The Northern Karwendel Chain (Nördliche Karwendelkette) is the northernmost of the four great, largely parallel mountain chains in the Karwendel in the Alps. It is made from very pure Wetterstein limestone, which has its heart in the Karwendel and runs for a total length of c. 18 kilometres from Scharnitz in the northeast via Mittenwald to the Wörner, where it turns sharply east, until it finally ends west of the Johannestal valley.

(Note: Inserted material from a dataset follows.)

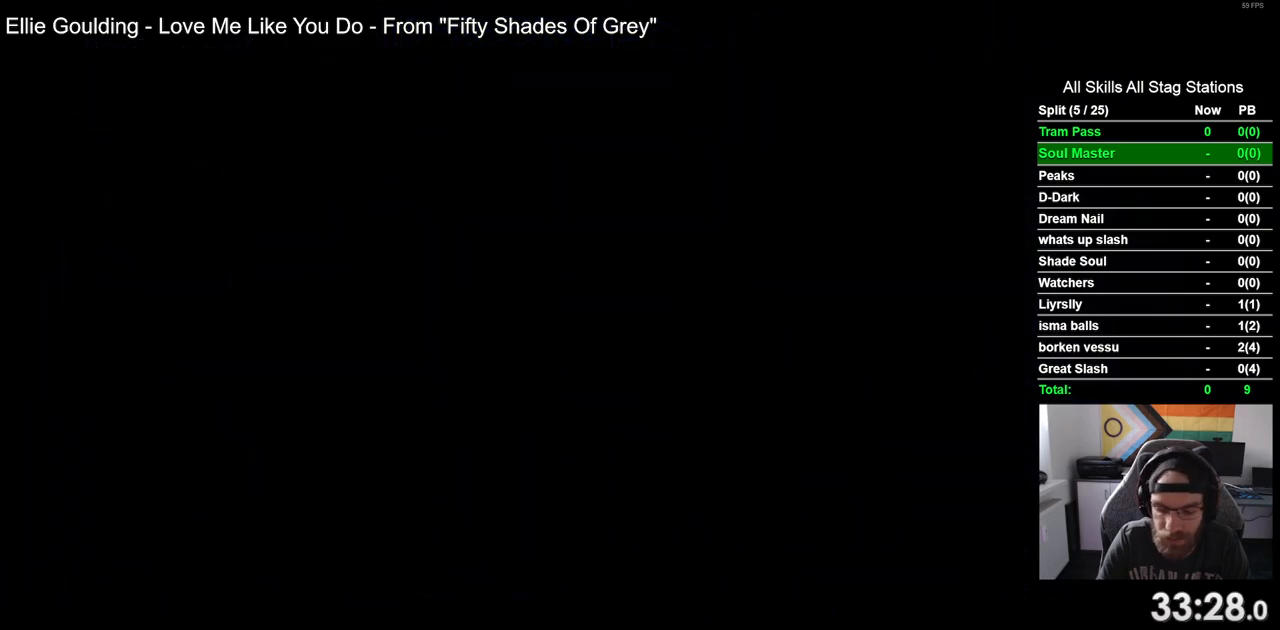
{"buttons": ["DPAD_LEFT"], "left_stick": "center", "right_stick": "center", "events": [[417, "DPAD_LEFT", "down"]]}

It has 25 main summits with an average height of 2,400 m. The highest peak is the Eastern Karwendelspitze. The boundary between Germany and Austria runs along the crest from the Brunnensteinspitze in the west to the Eastern Karwendelspitze in the east. The northwestern side is Bavarian, the southeastern flank is Tyrolean. The Northern Karwendel Chain should not be confused with the southernmost chain of the Karwendel, the Inn Valley Chain, which is known colloquially as the Nordkette or "North Chain" due to its location north of the city of Innsbruck.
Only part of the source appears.